Greening The White House

Leading through example

One of the articles in The Ecology Of Justice (IC#38)
Originally published in Spring 1994 on page 9
Copyright (c)1994, 1997 by Context Institute

After nearly a year of work, the White House has released a first-phase plan of action for "Greening the White House." The plan outlines immediate actions to be taken in five categories:

  • Energy Efficiency – including reglazing single pane windows and upgrading lighting;
  • Building Ecology – including adoption of "green" buying standards and reducing the use of volatile organic compounds to improve indoor air quality;
  • Air, Water, and Landscape – including revising landscaping techniques to optimize water use, maximizing the use of organic fertilizers and pest controls;
  • Materials, Waste and Resource Management – includes intensifying recycling programs, making special events "green," demonstrating good hazardous waste storage and management;
  • Managerial and Human Factors – includes establishing an energy and environmental management policy.

The planning effort grew out of President Clinton’s 1993 Earth Day address in which he announced that he wanted to make the White House a model of efficiency and waste reduction.

"Before I ask you to do the best you can in your house, I ought to make sure I’m doing the best I can in my house," the President said.

The planning process began with an environmental audit of the White House complex.
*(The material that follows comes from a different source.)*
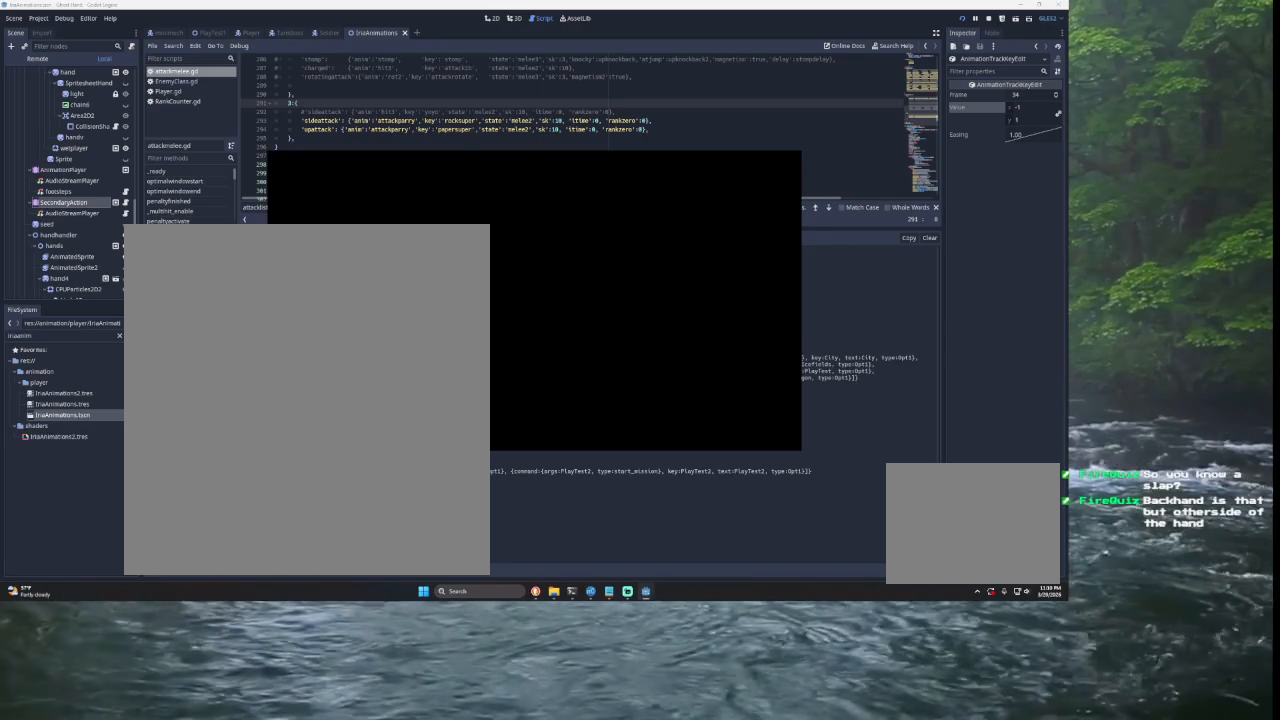
{"buttons": [], "left_stick": "center", "right_stick": "center", "events": []}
Then the American Institute of Architects coordinated a study of options for improving the environmental performance of the complex.

The AIA assembled a multi-disciplinary team of the nations’ leading experts in environmental concerns relating to the built environment (among them Context Institute director Robert Gilman) and the team set about planning the first phase of White House greening.

Plans for Phases II to IV, which are still being developed, will include demonstration projects, some of which will require extensive redesign and congressional funding.

Because it focuses on the White House as America’s symbolic home, the "Greening the White House" project provides a special opportunity to demonstrate technological advances, social progress, and environmental responsibility.